Стихи Виталия Шатовкина напоминают мне косые спилы дерева, обнажающие древесную структуру и годовые кольца: узор каждого чем-то похож на другие — и в то же время совершенно уникален. Ведь с поэтической тканью Виталий поступает именно таким образом: вполне привычная графика и ритм, который в начале каждого текста как будто входит в знакомую колею и готовится ехать по рельсам, вдруг сдвигаются там, где этого не ждёшь. На самом же деле, конечно, эти сдвиги, спилы, скосы высвечивают то мерцающую внутреннюю рифму или ассонанс, то смысловой акцент; паузы и разрывы — как остановка с занесённой для шага ногой в момент осознания себя в пространстве.
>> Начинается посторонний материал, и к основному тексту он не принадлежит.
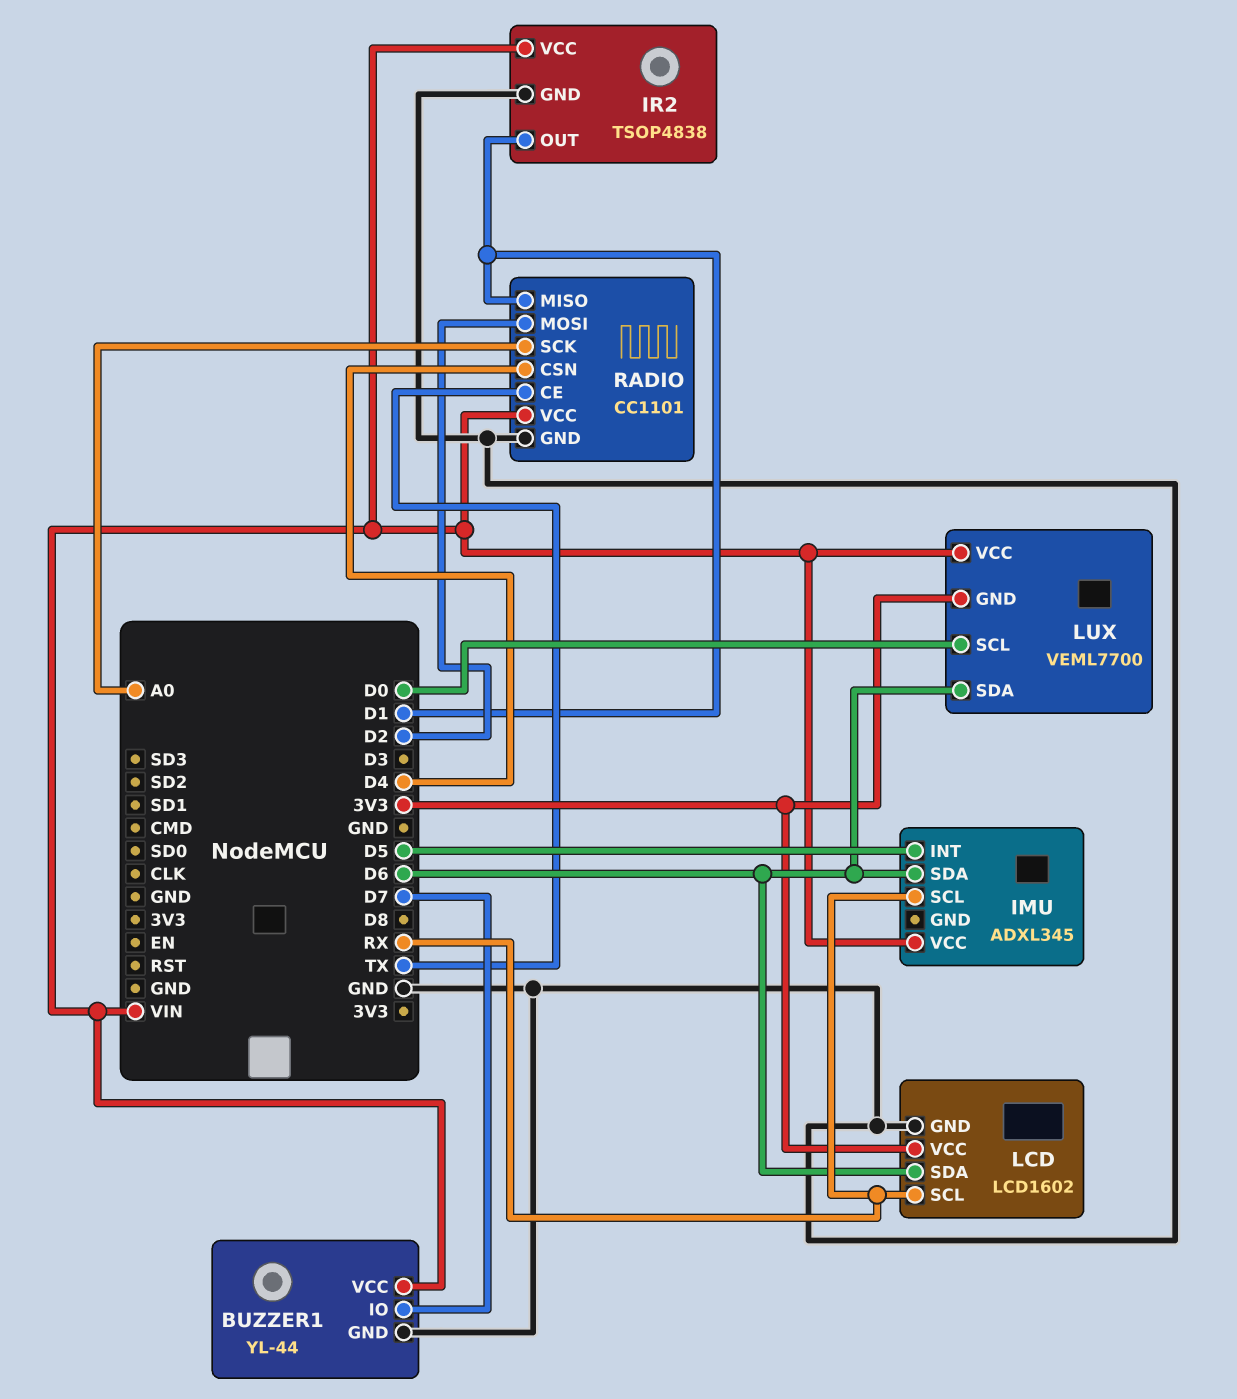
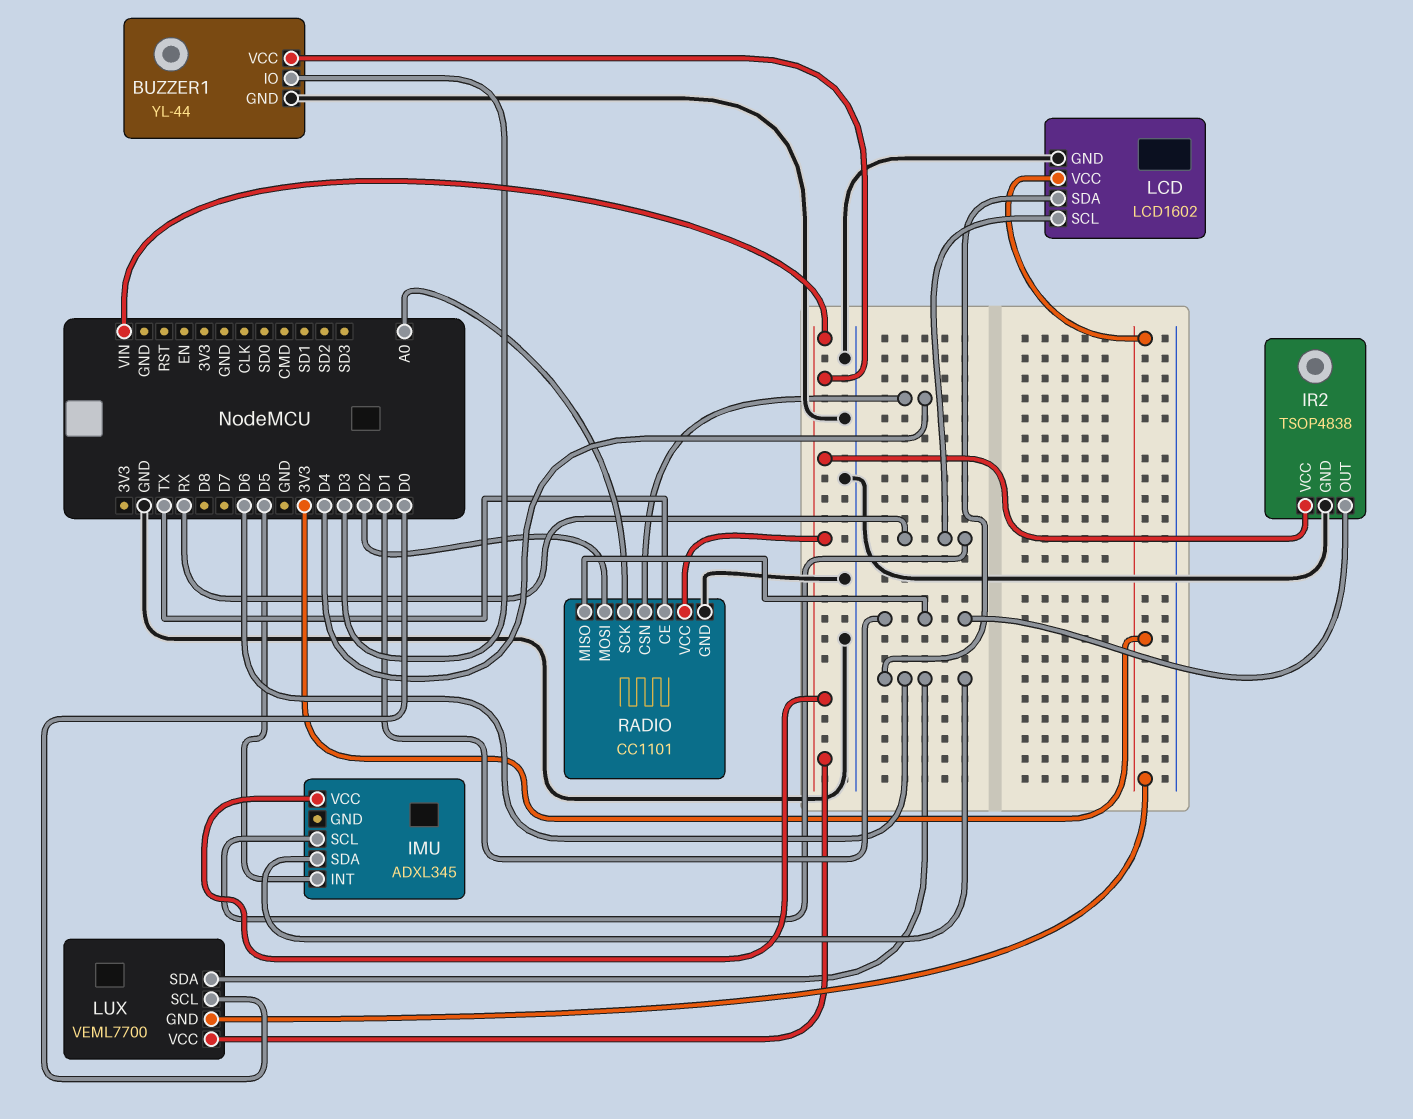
BUZZER1 pin IO: D7 -> D3

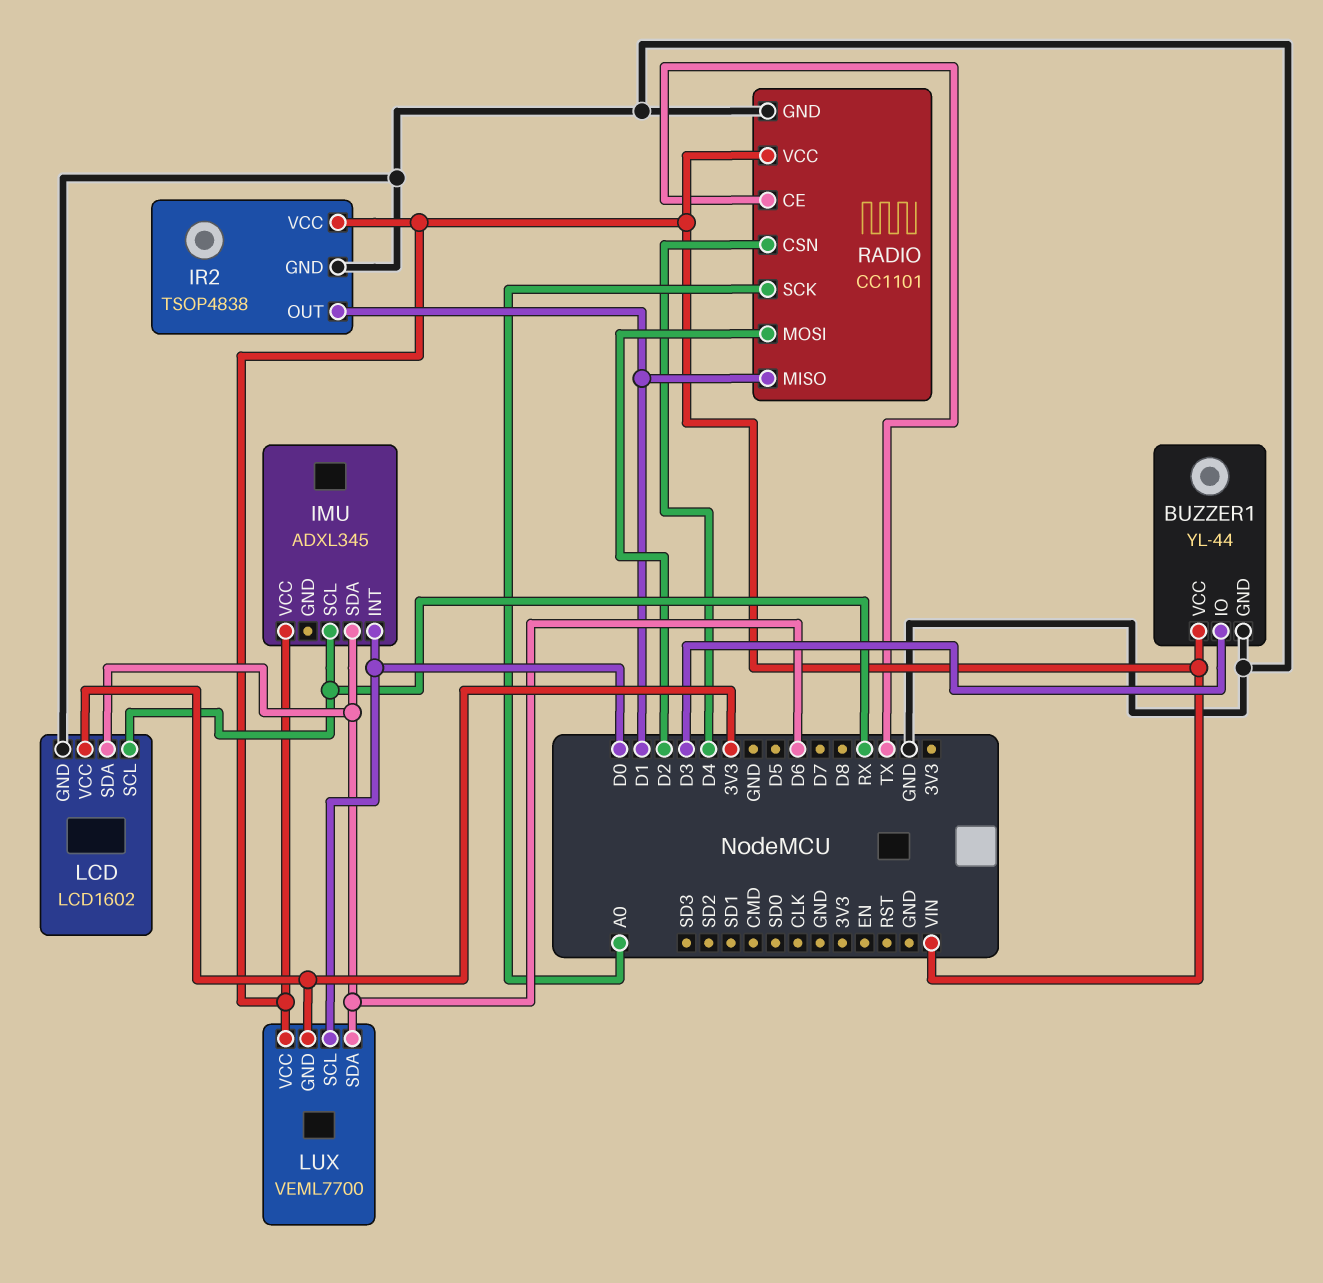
IMU pin INT: D5 -> D0

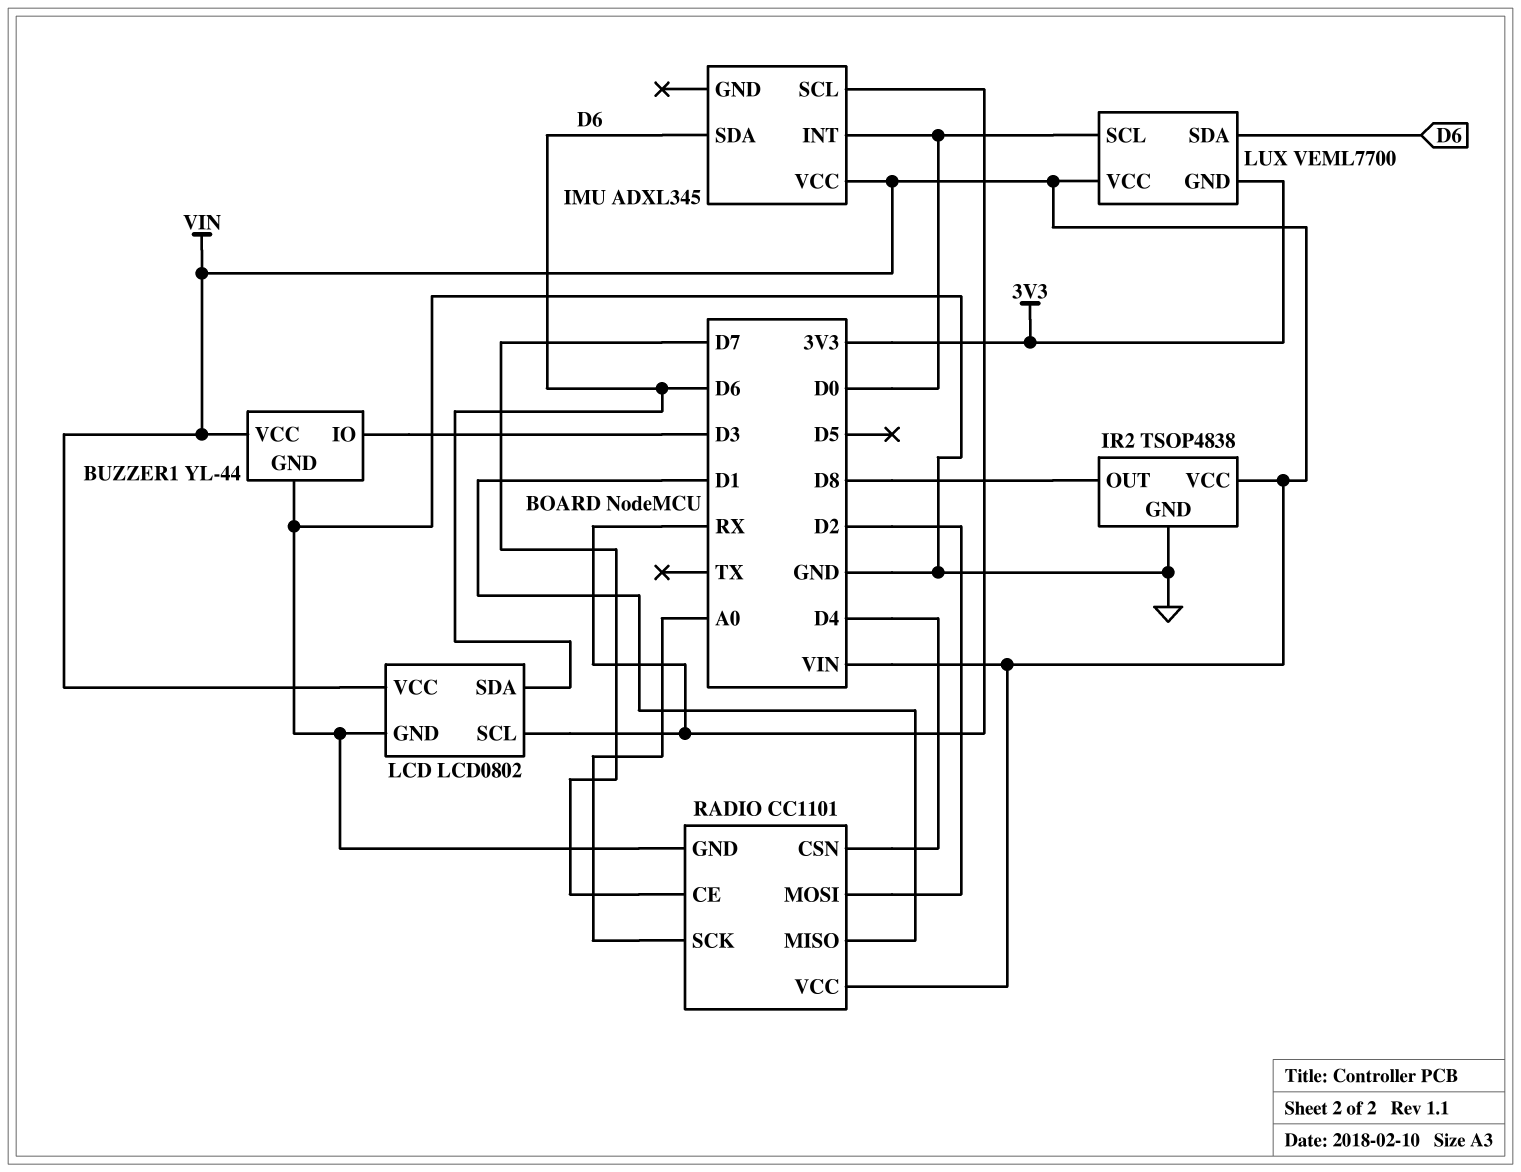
IR2 pin OUT: D1 -> D8
LCD: LCD1602 -> LCD0802
LCD pin VCC: 3V3 -> VIN
RADIO pin CE: TX -> D7

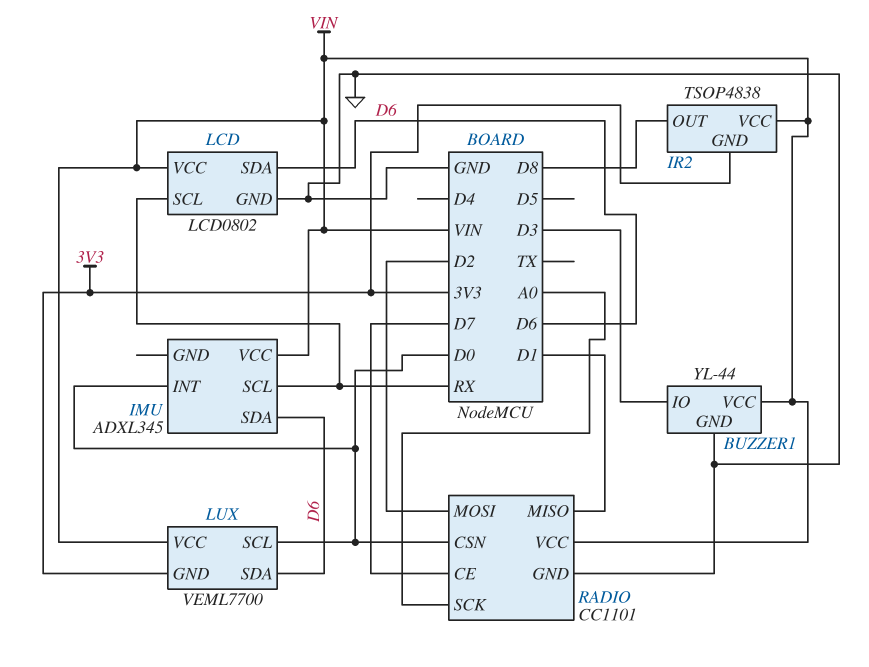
IR2 pin GND: GND -> 3V3
RADIO pin CSN: D4 -> D0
Эти остановки тем более необходимы, чем насыщеннее образный ряд стихотворения — а он здесь порой по-барочному плотен и цветист, так что голова идёт кругом: если рыба — то не бычок, а барбус, если цветок — не ромашка, а желтофиоль. Позволить этому великолепию ехать, как едется — и поток затейливых образов пронесётся мимо сознания. Виталий Шатовкин знает, где этот поток ограничить и как в нём дышать — предлагаю решиться на погружение вместе с ним.
Евгения Ульянкина
Виталий Шатовкин родился в 1982 году в городе Большой Камень Приморского края. Окончил Новосибирский государственный педагогический университет, учился на международном факультете Южно-Уральского государственного университета. Проживал во Владивостоке, Челябинске, Москве, Екатеринбурге. В разное время работал пионервожатым, лаборантом, художником-оформителем, продавцом обуви, клоуном и т.д. Публиковался в различных журналах. В настоящее время живёт в Новосибирске, работает библиотекарем.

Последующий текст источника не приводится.